Balyoz ve Ergenekon’dan sonra Poyrazköy davasının da boşa çıktığı, böylece “darbecilerle hesaplaşma” iddiasının “yeni tehdit” olarak ortaya atılan “paralel yapı” üzerinden hedef değiştirdiği bir noktada, sürecin önceki safahatında yazdığımız bazı hususları tekrar hatırlatmakta fayda gördük:
* “Ergenekon ve darbe planları ekseninde yapılan operasyonlar, gözaltı ve tutuklamalar, açılan davalar, bunların muhatabı ve hedefi olan kesim tarafından ‘mağduriyet’ bağlamında değerlendiriliyor ve o şekilde de takdim ediliyor.
“Süreç devam ederken gözlenen ve ‘Çifte standart mı uygulanıyor? Aynı ithamlara muhatap olanlardan, ‘arkası sağlam’ olanlar kollanıyor mu? İlgili-ilgisiz herşey aynı torbaya doldurulup, iradî veya gayri iradî birtakım mağduriyetlere de yol açılıyor mu?’ gibi istifhamların oluşmasına yol açan bazı işaretler söz konusu. Hangi cenahta olursa olsun mağduriyet hissinin yaşanmasına veya var olan böyle bir duygunun güçlenerek devamına sebep olabilecek tavır, söylem ve uygulamalardan kaçınılmalı.” (29.1.11)
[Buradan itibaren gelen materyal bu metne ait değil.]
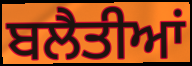
ਬਲੈਤੀਆਂ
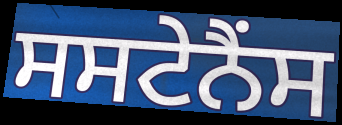
ਸਸਟੇਨੈਂਸ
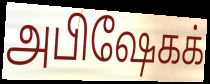
அபிஷேகக்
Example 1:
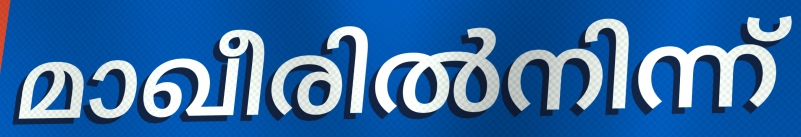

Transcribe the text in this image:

മാഖീരിൽനിന്ന്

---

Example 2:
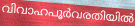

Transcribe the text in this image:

വിവാഹപൂർവരതിയിൽ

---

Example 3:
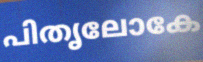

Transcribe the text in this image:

പിതൃലോകേ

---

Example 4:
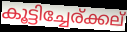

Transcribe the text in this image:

കൂട്ടിച്ചേര്ക്കല്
* “Darbe girişimlerine karşı hukukun işlemesi son derece önemli. Dileyelim ki, dava süreci fazla uzamadan, kurunun yanında yaşı da yakacak haksızlıklara meydan vermeden, demokratik hukuk devletine kastedenleri de hak ettikleri cezaya çarptırıp ibret-i müessire teşkil edecek şekilde sonuca bağlansın. Ve böyle tertipler artık tarihe karışsın.” (15.2.11)
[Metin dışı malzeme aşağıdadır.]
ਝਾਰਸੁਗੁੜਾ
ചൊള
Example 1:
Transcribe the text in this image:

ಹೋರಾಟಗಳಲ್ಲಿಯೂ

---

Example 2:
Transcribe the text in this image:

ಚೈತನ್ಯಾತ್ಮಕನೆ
* “Türkiye’ye çok büyük zararlar veren ve çok şey kaybettiren darbeci zihniyetle hukuk zemininde hesaplaşılması elbette önemli ve gerekli. Ama bunun, rövanş duygularını ve dahası siyasî hesapları işin içine karıştırmadan, tamamen hukuk çerçevesi içinde götürülmesi gerekiyor. Dahası, bu noktada asıl odaklanılması gereken şey, yürürlükteki ihtilâl anayasası başta olmak üzere, darbe ürünü yapı ve sistemin bütün dayanaklarını ortadan kaldırıp, çağdaş standartlarda bir demokratik hukuk düzeninin inşası olmalı. Buna yönelik yapısal köklü reformlar ne kadar gecikirse, sıkıntılar o derece artarak devam eder. Siyaset alanında muvafık-muhalif, yandaş-karşıt olunabilir; ancak yargı ve adalette asla...” (17.2.11)
Hatırlatmalara devam edeceğiz.
tweet 1- Mehmed Şevket Eygi Millî Gazete’de yazmış: Bediüzzaman bir İslam büyüğüdür, Risale-i Nur Külliyatı ümmetin malıdır, tekel altına alınamaz.
tweet 2- PKK bölgede “paralel vergi daireleri” kurup halkı haraca bağlarken, polisin Siirt’te cemaat okullarına operasyon gerekçesi: vergi kaçırmak.